Halaman

Jumat, 10 Maret 2023

Bhinneka Tunggal Ika: Estetika Keindahan Berbangsa

 


Bhinneka Tunggal Ika merupakan simbol kemajemukan atau keragaman bangsa Indonesia yang kita cintai ini. Kemajemukan ini perlu diapresiasi sebagai kekayaan dalam memperkuat persatuan dan kesatuan Negara Kesatuan Republik Indonesia yang kita bangun bersama ini. Fakta kemajemukan Bhinneka Tunggal Ika, semboyan bangsa yang terwaris sejak Kerajaan Majapahit pada abad XV dalam Sutasoma, diakui sebagai Adicita (ideology) perekat bangsa Indonesia yang multietnik. Menurut kami, simbol-simbol kebangsaan ini juga adalah sebuah estetika keindahan dalam kehidupan berbangsa dan bertanah air.
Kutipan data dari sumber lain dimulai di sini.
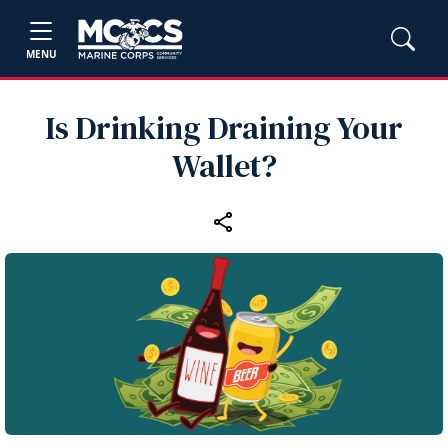
MENU
Is Drinking Draining Your
Wallet?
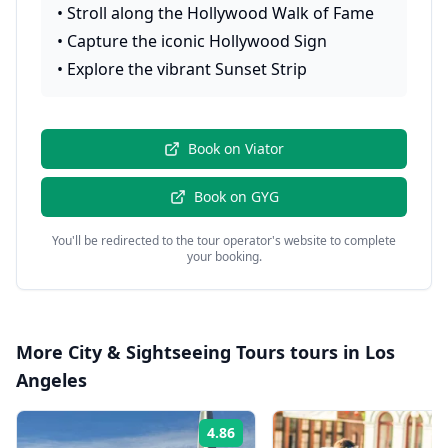
•
Stroll along the Hollywood Walk of Fame
•
Capture the iconic Hollywood Sign
•
Explore the vibrant Sunset Strip
Book on
Viator
Book on
GYG
You'll be redirected to the tour operator's website to complete
your booking.
More
City & Sightseeing Tours
tours in
Los
Angeles
4.86
Rating:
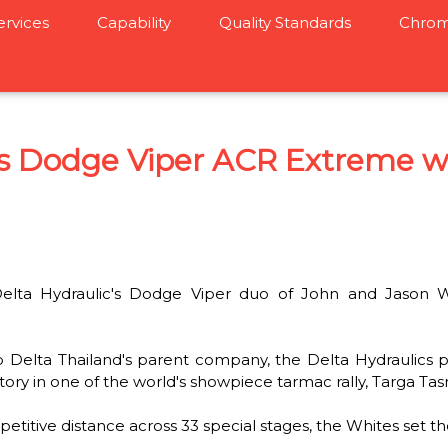
ervices
Capability
Quality Standards
Chrom
cs Dodge Viper ACR Extreme w
ta Hydraulic's Dodge Viper duo of John and Jason Wh
o Delta Thailand's parent company, the Delta Hydraulics p
tory in one of the world's showpiece tarmac rally, Targa Ta
titive distance across 33 special stages, the Whites set th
Disadari atau tidak, bangsa dengan aneka kekayaannya, termasuk soal budaya harus dimanfaatkan sebagai sumber daya, energi, dan modal sosial-kultural pembangunan bangsa. Tidak sekadar ergon, sebuah hasil perbuatan, melainkan juga sebagai energia, kekuatan, tenaga, yang aktif dan dinamis. Dalam konteks ini, kebhinekaan menjadi energia histories, motivasi yang telah menghantar manusia bangsa ini mengalami proses peradaban yang lebih modern. Oleh karena itu, sebagai masyarakat yang multietnik dan multilingual, anggota masyarakatnya mesti hadir sebagai “rawi” sekaligus “ragi”. Sebagai “rawi” penggembur ladang Indonesia yang luas dan lapang. Merawi peradaban budaya dengan lurus dan ikhlas. Sebagai “ragi” merekat relasi-relasi kemanusiaan secara adil, berimbang, serasi, dan merata antaretnik dan guyub kultur.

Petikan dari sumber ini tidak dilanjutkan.